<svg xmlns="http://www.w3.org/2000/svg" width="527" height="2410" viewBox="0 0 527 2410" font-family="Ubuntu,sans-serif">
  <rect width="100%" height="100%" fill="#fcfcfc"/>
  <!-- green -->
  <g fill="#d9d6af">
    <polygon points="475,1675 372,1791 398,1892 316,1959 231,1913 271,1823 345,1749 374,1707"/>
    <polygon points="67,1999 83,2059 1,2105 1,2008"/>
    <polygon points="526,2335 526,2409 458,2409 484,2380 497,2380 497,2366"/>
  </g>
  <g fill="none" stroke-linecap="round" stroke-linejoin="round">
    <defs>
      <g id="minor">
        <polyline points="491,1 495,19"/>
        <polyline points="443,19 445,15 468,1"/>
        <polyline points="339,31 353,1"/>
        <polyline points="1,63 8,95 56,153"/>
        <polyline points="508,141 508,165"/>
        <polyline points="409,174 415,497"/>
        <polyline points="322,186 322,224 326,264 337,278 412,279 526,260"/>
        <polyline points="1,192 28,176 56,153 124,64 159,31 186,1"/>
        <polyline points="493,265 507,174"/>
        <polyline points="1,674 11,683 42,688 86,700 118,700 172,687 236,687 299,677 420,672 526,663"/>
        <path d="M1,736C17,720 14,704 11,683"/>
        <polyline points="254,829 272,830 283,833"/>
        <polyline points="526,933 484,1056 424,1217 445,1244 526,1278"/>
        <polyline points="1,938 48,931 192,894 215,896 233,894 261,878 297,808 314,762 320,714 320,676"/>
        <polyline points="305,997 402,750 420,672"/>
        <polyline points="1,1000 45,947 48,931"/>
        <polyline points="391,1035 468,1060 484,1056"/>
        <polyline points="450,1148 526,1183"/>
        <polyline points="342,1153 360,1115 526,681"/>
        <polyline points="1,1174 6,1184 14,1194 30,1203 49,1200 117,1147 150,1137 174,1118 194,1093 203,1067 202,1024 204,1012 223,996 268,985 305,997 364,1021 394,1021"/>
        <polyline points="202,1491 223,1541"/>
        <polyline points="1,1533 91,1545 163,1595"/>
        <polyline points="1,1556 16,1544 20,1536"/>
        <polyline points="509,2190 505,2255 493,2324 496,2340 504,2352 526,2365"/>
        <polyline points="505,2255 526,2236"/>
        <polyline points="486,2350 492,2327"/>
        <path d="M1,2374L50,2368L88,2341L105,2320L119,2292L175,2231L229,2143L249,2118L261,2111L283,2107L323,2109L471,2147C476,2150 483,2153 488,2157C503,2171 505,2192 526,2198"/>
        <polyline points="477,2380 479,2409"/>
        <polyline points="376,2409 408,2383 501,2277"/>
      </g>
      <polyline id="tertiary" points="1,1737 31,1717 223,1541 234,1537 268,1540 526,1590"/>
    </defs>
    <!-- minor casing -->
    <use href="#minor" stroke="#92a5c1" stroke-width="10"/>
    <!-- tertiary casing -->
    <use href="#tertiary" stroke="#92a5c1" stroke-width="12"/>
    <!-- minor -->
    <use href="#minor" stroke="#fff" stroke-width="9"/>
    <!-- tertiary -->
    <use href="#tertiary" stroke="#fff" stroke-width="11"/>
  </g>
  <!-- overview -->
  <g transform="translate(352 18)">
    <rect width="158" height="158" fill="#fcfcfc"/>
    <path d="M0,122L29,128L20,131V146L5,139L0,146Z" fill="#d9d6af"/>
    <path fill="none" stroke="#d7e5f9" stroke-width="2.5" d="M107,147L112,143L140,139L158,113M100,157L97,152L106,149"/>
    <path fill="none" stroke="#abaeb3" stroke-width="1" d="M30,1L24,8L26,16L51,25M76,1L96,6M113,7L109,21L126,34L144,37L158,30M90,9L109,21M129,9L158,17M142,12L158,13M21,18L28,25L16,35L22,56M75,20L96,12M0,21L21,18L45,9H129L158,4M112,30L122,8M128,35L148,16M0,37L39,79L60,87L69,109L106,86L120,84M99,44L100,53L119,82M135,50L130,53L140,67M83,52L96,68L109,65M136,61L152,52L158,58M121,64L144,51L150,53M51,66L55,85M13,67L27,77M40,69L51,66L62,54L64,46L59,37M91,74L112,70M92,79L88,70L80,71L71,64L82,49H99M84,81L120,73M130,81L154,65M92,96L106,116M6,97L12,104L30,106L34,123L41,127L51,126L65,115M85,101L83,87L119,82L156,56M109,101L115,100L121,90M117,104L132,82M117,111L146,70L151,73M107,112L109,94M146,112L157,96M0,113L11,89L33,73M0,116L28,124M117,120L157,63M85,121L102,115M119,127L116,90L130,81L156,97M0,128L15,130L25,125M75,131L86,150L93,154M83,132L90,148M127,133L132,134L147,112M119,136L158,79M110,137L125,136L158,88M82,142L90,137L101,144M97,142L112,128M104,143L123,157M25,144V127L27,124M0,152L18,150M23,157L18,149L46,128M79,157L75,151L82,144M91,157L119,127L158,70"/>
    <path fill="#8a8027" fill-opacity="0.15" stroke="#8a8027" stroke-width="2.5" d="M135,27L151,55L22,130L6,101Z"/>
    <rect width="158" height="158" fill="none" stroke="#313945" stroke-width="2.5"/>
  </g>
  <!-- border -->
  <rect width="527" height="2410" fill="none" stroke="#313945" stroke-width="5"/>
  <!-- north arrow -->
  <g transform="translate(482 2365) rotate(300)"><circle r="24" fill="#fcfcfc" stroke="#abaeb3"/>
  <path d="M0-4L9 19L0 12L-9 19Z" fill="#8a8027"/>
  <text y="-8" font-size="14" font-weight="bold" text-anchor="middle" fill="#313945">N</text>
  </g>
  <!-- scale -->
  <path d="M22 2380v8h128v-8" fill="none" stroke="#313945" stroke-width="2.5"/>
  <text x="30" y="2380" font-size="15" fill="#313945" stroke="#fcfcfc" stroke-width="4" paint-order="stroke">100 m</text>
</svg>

• _THE PROBLEM_
Output an exact copy of the listing.

• _YOUR RESPONSE_
<svg xmlns="http://www.w3.org/2000/svg" width="527" height="2410" viewBox="0 0 527 2410" font-family="Ubuntu,sans-serif">
  <rect width="100%" height="100%" fill="#fcfcfc"/>
  <!-- green -->
  <g fill="#d9d6af">
    <polygon points="475,1675 372,1791 398,1892 316,1959 231,1913 271,1823 345,1749 374,1707"/>
    <polygon points="67,1999 83,2059 1,2105 1,2008"/>
    <polygon points="526,2335 526,2409 458,2409 484,2380 497,2380 497,2366"/>
  </g>
  <g fill="none" stroke-linecap="round" stroke-linejoin="round">
    <defs>
      <g id="minor">
        <polyline points="491,1 495,19"/>
        <polyline points="443,19 445,15 468,1"/>
        <polyline points="339,31 353,1"/>
        <polyline points="1,63 8,95 56,153"/>
        <polyline points="508,141 508,165"/>
        <polyline points="409,174 415,497"/>
        <polyline points="322,186 322,224 326,264 337,278 412,279 526,260"/>
        <polyline points="1,192 28,176 56,153 124,64 159,31 186,1"/>
        <polyline points="493,265 507,174"/>
        <polyline points="1,674 11,683 42,688 86,700 118,700 172,687 236,687 299,677 420,672 526,663"/>
        <path d="M1,736C17,720 14,704 11,683"/>
        <polyline points="254,829 272,830 283,833"/>
        <polyline points="526,933 484,1056 424,1217 445,1244 526,1278"/>
        <polyline points="1,938 48,931 192,894 215,896 233,894 261,878 297,808 314,762 320,714 320,676"/>
        <polyline points="305,997 402,750 420,672"/>
        <polyline points="1,1000 45,947 48,931"/>
        <polyline points="391,1035 468,1060 484,1056"/>
        <polyline points="450,1148 526,1183"/>
        <polyline points="342,1153 360,1115 526,681"/>
        <polyline points="1,1174 6,1184 14,1194 30,1203 49,1200 117,1147 150,1137 174,1118 194,1093 203,1067 202,1024 204,1012 223,996 268,985 305,997 364,1021 394,1021"/>
        <polyline points="202,1491 223,1541"/>
        <polyline points="1,1533 91,1545 163,1595"/>
        <polyline points="1,1556 16,1544 20,1536"/>
        <polyline points="509,2190 505,2255 493,2324 496,2340 504,2352 526,2365"/>
        <polyline points="505,2255 526,2236"/>
        <polyline points="486,2350 492,2327"/>
        <path d="M1,2374L50,2368L88,2341L105,2320L119,2292L175,2231L229,2143L249,2118L261,2111L283,2107L323,2109L471,2147C476,2150 483,2153 488,2157C503,2171 505,2192 526,2198"/>
        <polyline points="477,2380 479,2409"/>
        <polyline points="376,2409 408,2383 501,2277"/>
      </g>
      <polyline id="tertiary" points="1,1737 31,1717 223,1541 234,1537 268,1540 526,1590"/>
    </defs>
    <!-- minor casing -->
    <use href="#minor" stroke="#92a5c1" stroke-width="10"/>
    <!-- tertiary casing -->
    <use href="#tertiary" stroke="#92a5c1" stroke-width="12"/>
    <!-- minor -->
    <use href="#minor" stroke="#fff" stroke-width="9"/>
    <!-- tertiary -->
    <use href="#tertiary" stroke="#fff" stroke-width="11"/>
  </g>
  <!-- overview -->
  <g transform="translate(352 18)">
    <rect width="158" height="158" fill="#fcfcfc"/>
    <path d="M0,122L29,128L20,131V146L5,139L0,146Z" fill="#d9d6af"/>
    <path fill="none" stroke="#d7e5f9" stroke-width="2.5" d="M107,147L112,143L140,139L158,113M100,157L97,152L106,149"/>
    <path fill="none" stroke="#abaeb3" stroke-width="1" d="M30,1L24,8L26,16L51,25M76,1L96,6M113,7L109,21L126,34L144,37L158,30M90,9L109,21M129,9L158,17M142,12L158,13M21,18L28,25L16,35L22,56M75,20L96,12M0,21L21,18L45,9H129L158,4M112,30L122,8M128,35L148,16M0,37L39,79L60,87L69,109L106,86L120,84M99,44L100,53L119,82M135,50L130,53L140,67M83,52L96,68L109,65M136,61L152,52L158,58M121,64L144,51L150,53M51,66L55,85M13,67L27,77M40,69L51,66L62,54L64,46L59,37M91,74L112,70M92,79L88,70L80,71L71,64L82,49H99M84,81L120,73M130,81L154,65M92,96L106,116M6,97L12,104L30,106L34,123L41,127L51,126L65,115M85,101L83,87L119,82L156,56M109,101L115,100L121,90M117,104L132,82M117,111L146,70L151,73M107,112L109,94M146,112L157,96M0,113L11,89L33,73M0,116L28,124M117,120L157,63M85,121L102,115M119,127L116,90L130,81L156,97M0,128L15,130L25,125M75,131L86,150L93,154M83,132L90,148M127,133L132,134L147,112M119,136L158,79M110,137L125,136L158,88M82,142L90,137L101,144M97,142L112,128M104,143L123,157M25,144V127L27,124M0,152L18,150M23,157L18,149L46,128M79,157L75,151L82,144M91,157L119,127L158,70"/>
    <path fill="#8a8027" fill-opacity="0.15" stroke="#8a8027" stroke-width="2.5" d="M135,27L151,55L22,130L6,101Z"/>
    <rect width="158" height="158" fill="none" stroke="#313945" stroke-width="2.5"/>
  </g>
  <!-- border -->
  <rect width="527" height="2410" fill="none" stroke="#313945" stroke-width="5"/>
  <!-- north arrow -->
  <g transform="translate(482 2365) rotate(300)"><circle r="24" fill="#fcfcfc" stroke="#abaeb3"/>
  <path d="M0-4L9 19L0 12L-9 19Z" fill="#8a8027"/>
  <text y="-8" font-size="14" font-weight="bold" text-anchor="middle" fill="#313945">N</text>
  </g>
  <!-- scale -->
  <path d="M22 2380v8h128v-8" fill="none" stroke="#313945" stroke-width="2.5"/>
  <text x="30" y="2380" font-size="15" fill="#313945" stroke="#fcfcfc" stroke-width="4" paint-order="stroke">100 m</text>
</svg>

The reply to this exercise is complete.